Is the equation below true for $ x>0$ ?
$$\lim_{x\rightarrow0}\left(\int_0^\infty \exp(-Rx)\cos(R(y-t)) \, dR\right)=\pi \delta(t-y)$$
Actually i don't understand why the multiplier $\pi$ exists in the RHS of the equation. i must be sure of that.
Thanks.
This a distributional limit equation.

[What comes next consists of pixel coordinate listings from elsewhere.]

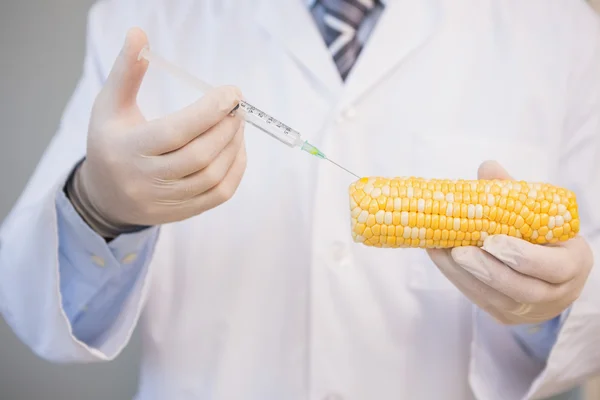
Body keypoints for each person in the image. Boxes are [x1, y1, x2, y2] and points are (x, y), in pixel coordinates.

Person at [1, 0, 599, 399]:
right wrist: (100, 207)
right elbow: (31, 303)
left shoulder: (562, 28)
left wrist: (559, 305)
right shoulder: (146, 17)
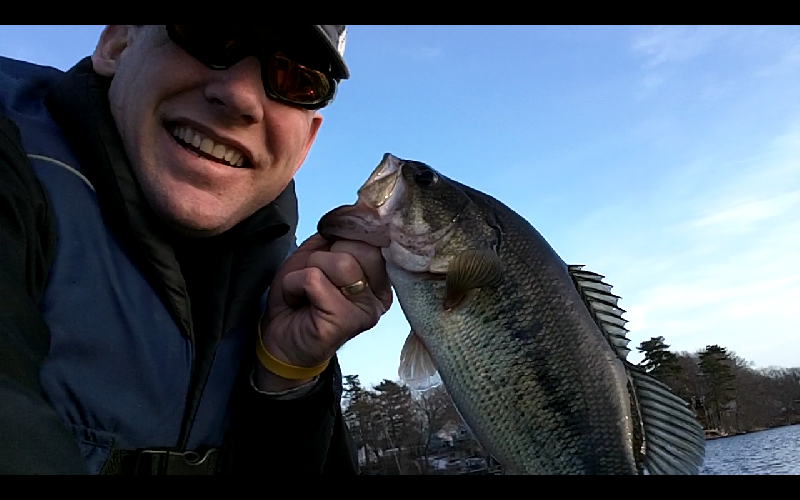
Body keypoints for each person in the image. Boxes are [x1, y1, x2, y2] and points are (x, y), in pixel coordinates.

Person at [0, 25, 393, 475]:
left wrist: (286, 378)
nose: (241, 97)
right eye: (209, 36)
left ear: (305, 144)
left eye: (296, 79)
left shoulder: (287, 291)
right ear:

To prove it, fix $x$ and $y$, and set $$\psi(t;x,y) = \int_0^\infty \exp(-Rx)\cos(R(y-t))\, dR \qquad (t \in \Bbb R)$$ By integration by parts, $\psi(t;x,y) = \frac{x}{x^2 + (y-t)^2}$. Thus, for any $\phi \in C_c^\infty(\Bbb R)$, $$\lim_{x\to 0^+}\int_{-\infty}^\infty \psi(t;x,y)\phi(t)\, dt = \pi\phi(y)$$
On the other hand, $$\int_{-\infty}^\infty \pi\delta(t - y)\phi(t)\, dt = \pi\phi(y)$$ Hence $\lim_{x\to 0^+} \psi(t;x,y) = \pi\delta(t-y)$ distributionally.